What was advertised in a colonial American newspaper 250 years ago today?
“It would greatly oblige us, if our advertising Customers would send their Advertisements Saturday Afternoon.”
Colonial printers only occasionally addressed the business of advertising in their newspapers. Some did solicit advertisements in the colophon at the bottom of the final page, though they did not always specify rates or offer additional instructions. In the colophon for the Massachusetts Gazette and Boston Post-Boy, for instance, Nathaniel Mills and John Hicks stated that “Subscriptions, Advertisements, and Letters of Intelligence for this Paper are taken in” at their printing office. John Holt did provide more information in the colophon for the New-York Journal, noting that “Advertisements of no more Length than Breadth are inserted for Five Shillings, four Weeks, and One Shilling for each Week after, and larger Advertisements in the same Proportion.” A few printers also promoted other forms of advertising. Isaiah Thomas, for example, informed readers that he printed “Small HAND-BILLS at an Hour’s Notice” in the colophon for the Massachusetts Spy. The printer of the Wöchentliche Pennsylvanische Staatsbote highlighted a particular service in the masthead of that newspaper: “All ADVERTISEMENTS to be inserted in this Paper, or printed single by HENRY MILLER, Publisher hereof, are by him translated gratis.”

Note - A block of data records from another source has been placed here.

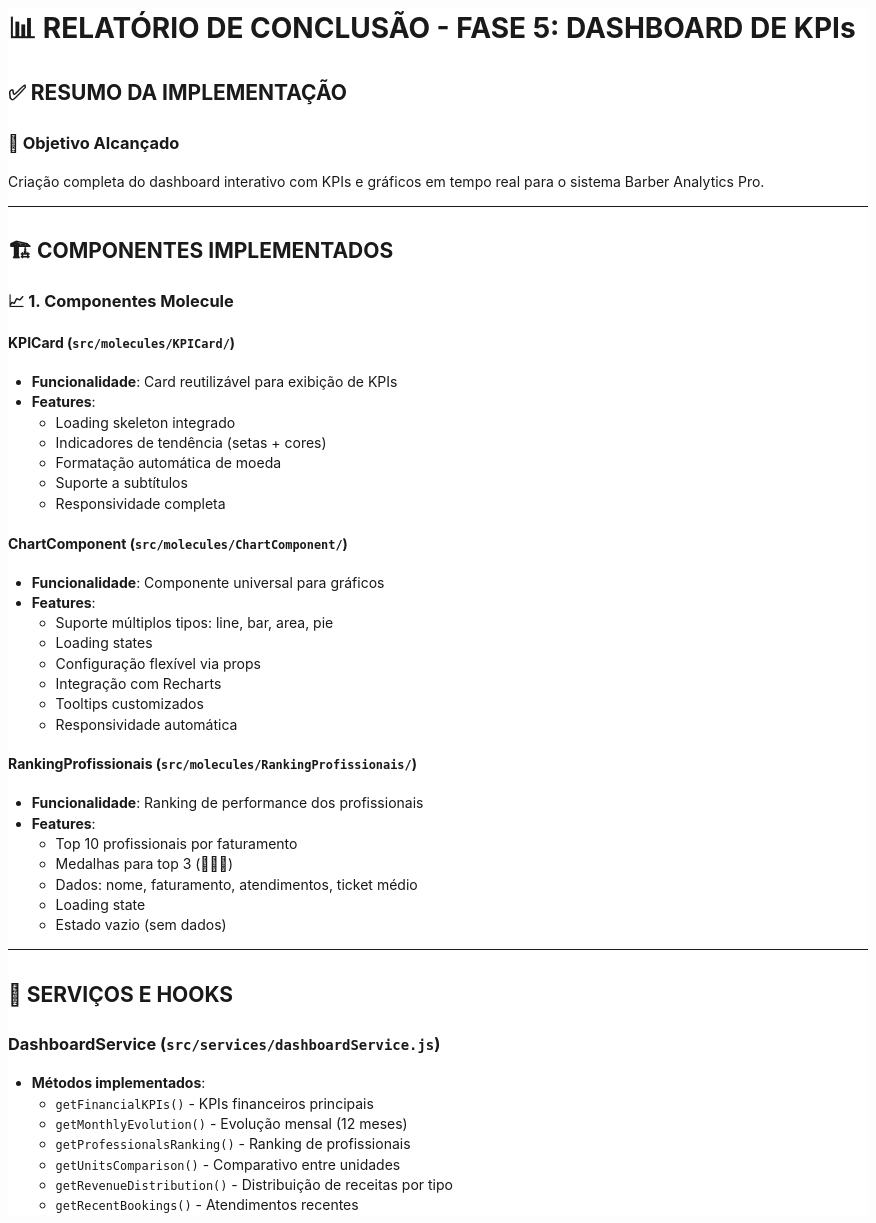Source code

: # 📊 RELATÓRIO DE CONCLUSÃO - FASE 5: DASHBOARD DE KPIs

## ✅ **RESUMO DA IMPLEMENTAÇÃO**

### 🎯 **Objetivo Alcançado**
Criação completa do dashboard interativo com KPIs e gráficos em tempo real para o sistema Barber Analytics Pro.

---

## 🏗️ **COMPONENTES IMPLEMENTADOS**

### 📈 **1. Componentes Molecule**

#### **KPICard** (`src/molecules/KPICard/`)
- **Funcionalidade**: Card reutilizável para exibição de KPIs
- **Features**: 
  - Loading skeleton integrado
  - Indicadores de tendência (setas + cores)
  - Formatação automática de moeda
  - Suporte a subtítulos
  - Responsividade completa

#### **ChartComponent** (`src/molecules/ChartComponent/`)
- **Funcionalidade**: Componente universal para gráficos
- **Features**:
  - Suporte múltiplos tipos: line, bar, area, pie
  - Loading states
  - Configuração flexível via props
  - Integração com Recharts
  - Tooltips customizados
  - Responsividade automática

#### **RankingProfissionais** (`src/molecules/RankingProfissionais/`)
- **Funcionalidade**: Ranking de performance dos profissionais
- **Features**:
  - Top 10 profissionais por faturamento
  - Medalhas para top 3 (🥇🥈🥉)
  - Dados: nome, faturamento, atendimentos, ticket médio
  - Loading state
  - Estado vazio (sem dados)

---

## 🔄 **SERVIÇOS E HOOKS**

### **DashboardService** (`src/services/dashboardService.js`)
- **Métodos implementados**:
  - `getFinancialKPIs()` - KPIs financeiros principais
  - `getMonthlyEvolution()` - Evolução mensal (12 meses)
  - `getProfessionalsRanking()` - Ranking de profissionais
  - `getUnitsComparison()` - Comparativo entre unidades
  - `getRevenueDistribution()` - Distribuição de receitas por tipo
  - `getRecentBookings()` - Atendimentos recentes
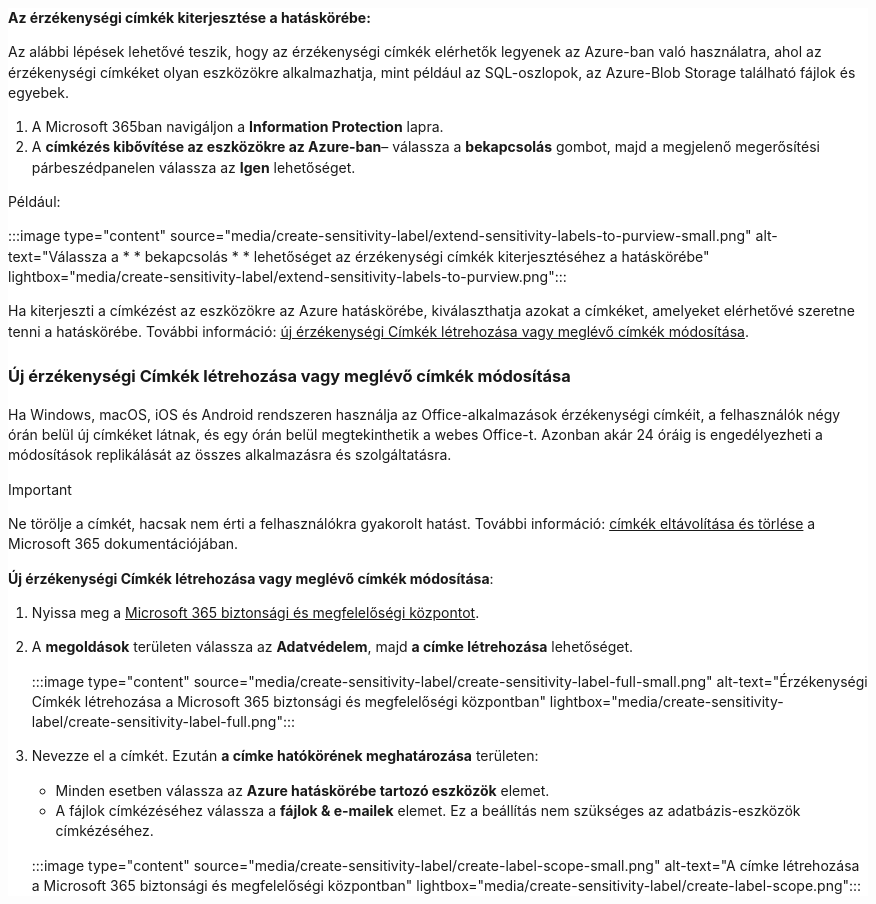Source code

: **Az érzékenységi címkék kiterjesztése a hatáskörébe:**

Az alábbi lépések lehetővé teszik, hogy az érzékenységi címkék elérhetők legyenek az Azure-ban való használatra, ahol az érzékenységi címkéket olyan eszközökre alkalmazhatja, mint például az SQL-oszlopok, az Azure-Blob Storage található fájlok és egyebek.

1. A Microsoft 365ban navigáljon a **Information Protection** lapra. 
1. A **címkézés kibővítése az eszközökre az Azure-ban**– válassza a **bekapcsolás** gombot, majd a megjelenő megerősítési párbeszédpanelen válassza az **Igen** lehetőséget.

Például:

:::image type="content" source="media/create-sensitivity-label/extend-sensitivity-labels-to-purview-small.png" alt-text="Válassza a * * bekapcsolás * * lehetőséget az érzékenységi címkék kiterjesztéséhez a hatáskörébe" lightbox="media/create-sensitivity-label/extend-sensitivity-labels-to-purview.png":::
 
Ha kiterjeszti a címkézést az eszközökre az Azure hatáskörébe, kiválaszthatja azokat a címkéket, amelyeket elérhetővé szeretne tenni a hatáskörébe. További információ: [új érzékenységi Címkék létrehozása vagy meglévő címkék módosítása](#creating-new-sensitivity-labels-or-modifying-existing-labels).
### <a name="creating-new-sensitivity-labels-or-modifying-existing-labels"></a>Új érzékenységi Címkék létrehozása vagy meglévő címkék módosítása

Ha Windows, macOS, iOS és Android rendszeren használja az Office-alkalmazások érzékenységi címkéit, a felhasználók négy órán belül új címkéket látnak, és egy órán belül megtekinthetik a webes Office-t. Azonban akár 24 óráig is engedélyezheti a módosítások replikálását az összes alkalmazásra és szolgáltatásra.

> [!IMPORTANT]
> Ne törölje a címkét, hacsak nem érti a felhasználókra gyakorolt hatást. További információ: [címkék eltávolítása és törlése](/microsoft-365/compliance/create-sensitivity-labels#removing-and-deleting-labels) a Microsoft 365 dokumentációjában.
>

**Új érzékenységi Címkék létrehozása vagy meglévő címkék módosítása**:

1. Nyissa meg a [Microsoft 365 biztonsági és megfelelőségi központot](https://protection.office.com/homepage). 

1. A **megoldások** területen válassza az **Adatvédelem**, majd **a címke létrehozása** lehetőséget. 

    :::image type="content" source="media/create-sensitivity-label/create-sensitivity-label-full-small.png" alt-text="Érzékenységi Címkék létrehozása a Microsoft 365 biztonsági és megfelelőségi központban" lightbox="media/create-sensitivity-label/create-sensitivity-label-full.png":::

1. Nevezze el a címkét. Ezután **a címke hatókörének meghatározása** területen:

    - Minden esetben válassza az **Azure hatáskörébe tartozó eszközök** elemet.
    - A fájlok címkézéséhez válassza a **fájlok & e-mailek** elemet. Ez a beállítás nem szükséges az adatbázis-eszközök címkézéséhez. 
    
    :::image type="content" source="media/create-sensitivity-label/create-label-scope-small.png" alt-text="A címke létrehozása a Microsoft 365 biztonsági és megfelelőségi központban" lightbox="media/create-sensitivity-label/create-label-scope.png":::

Most printers, in contrast, did not regularly publish information about advertising in their newspapers. Among those that did, few presented the sorts of specifics that Holt, Thomas, and Miller did in their colophons. That makes the note that Benjamin Edes and John Gill, printers of the Boston-Gazette, inserted at the bottom of the third page of the August 23, 1773, edition all the more noteworthy. “It would greatly oblige us,” they pleaded, “if our advertising Customers would send their Advertisements Saturday Afternoon.” The printers presumably meant “no later than Saturday Afternoon.” They distributed their weekly newspaper on Mondays. That meant that production of the first and last pages, printed on the same side of a broadsheet, took place near the end of the week and production of the second and third pages, on the other side of the broadsheet, just prior to distribution. Edes and Gill and others who worked in their printing office needed time to set type for the latest news and new advertisements, manually operate the press, and hang the newspapers for the ink to dry before folding and delivering them to subscribers. If advertisers wanted their notices to appear in the Boston-Gazette on Monday then they needed to submit them to the printing office in a timely fashion. Edes and Gill advised that meant Saturday afternoon. To increase the likelihood that advertisers would take note of such instructions, they inserted this notice as a single line in the margin at the bottom of the page, a line that ran across all three columns of that page. That notice guided advertisers while also testifying to what the printers considered best practices in the business of advertising in their colonial newspaper.